The kiwi’s gains may be capped at 73.50 US cents this week and would struggle to push above 74 cents, according to six strategists surveyed by BusinessDesk. It will likely find support at around 71 cents, the survey shows.

Looming on the radar is Wednesday’s release of Australia’s consumer price index for the second quarter, which will show inflation accelerated to 1% in the three months through June 30, from 0.9% in the first quarter, for an annual pace of 3.4%. The Reserve Bank of Australia held off on raising its cash rate this month, saying it would await further evidence of Europe’s recovery and bank stress tests, and signs of faster inflation at home.

European Union regulators released the results of the so-called bank stress tests on Friday, showing only seven out of 91 European banks are in danger of defaulting. While some commentators questioned the veracity of the tests, the report does indicate a low probability of systemic failure in the region’s banking system. Adding to a better picture for Europe and stoking investors’ appetite fro riskier or higher-yielding assets, Germany release a survey showing a pick-up in business confidence.

“If you look at this, and the underlying economic picture that’s improving, then an adverse scenario under the stress test shouldn’t happen,” said Alex Sinton said, senior dealer at ANZ National.

The kiwi traded at 72.62 US cents this morning and has gained from 72.40 cents in New York on Friday.

Traders are awaiting the Reserve Bank of New Zealand’s interest rate review on Thursday, which is expected to hike the official cash rate a quarter point to 3%, the second monthly increase that marks a resumption of a tightening cycle for the first time in three years.

The Australian and New Zealand dollars could continue to attract investors shunning ‘safe-haven’ currencies like the greenback and yen, said Bank of New Zealand strategist Mike Jones.

“European markets’ response to Friday’s stress test results will hold the key on whether last week’s positive sentiment can continue into this week,” Jones said.

“We’re a little cautious on this front. Data-wise the highlight of the week will no doubt be US Q2 GDP on Friday. More disappointment on the strength of the US economy would see the USD’s fall from grace continue.”

Rankin Treasury Advisory consultant, Garry Wycherley said as European banks survived their stress tests, the greenback will come into sharp focus worldwide as America shows yet again and unlike other countries, it is not facing up to its debt issues.

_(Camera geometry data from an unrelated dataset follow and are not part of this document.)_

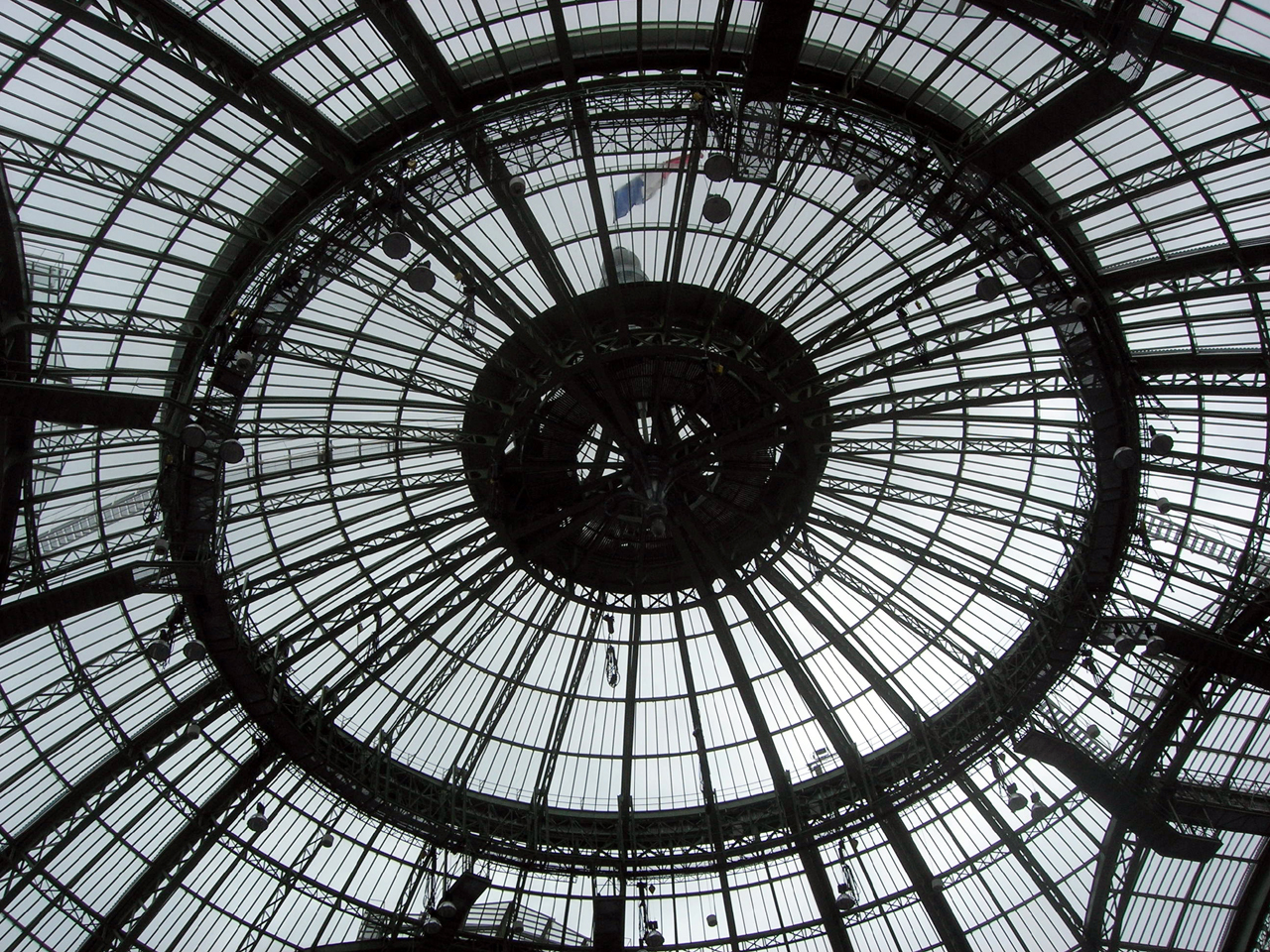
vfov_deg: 37.7
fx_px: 1394
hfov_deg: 49.0
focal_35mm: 38
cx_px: 635
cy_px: 476
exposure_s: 1/570
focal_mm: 7.8
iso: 64
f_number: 4.8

“Europe, Britain’s faced up and made hard decisions,” Wycherley said.

“The markets will continue to sell $US and buy euros, and the New Zealand and Australian dollar to balance their portfolio.”

Westpac senior markets strategist Imre Speizer said the market has already factored in the Reserve Bank’s expected quarter percent cash rate rise to 3%.

In the Reserve Bank’s Thursday announcement “we expect to be a continuation of the reduction in stimulus,” said Tim Kelleher of the Commonwealth Bank of Australia.

Other influential data will be the announcement early in the week of US housing data with weakness likely to encourage Federal Reserve to keep its highly stimulatory monetary policy.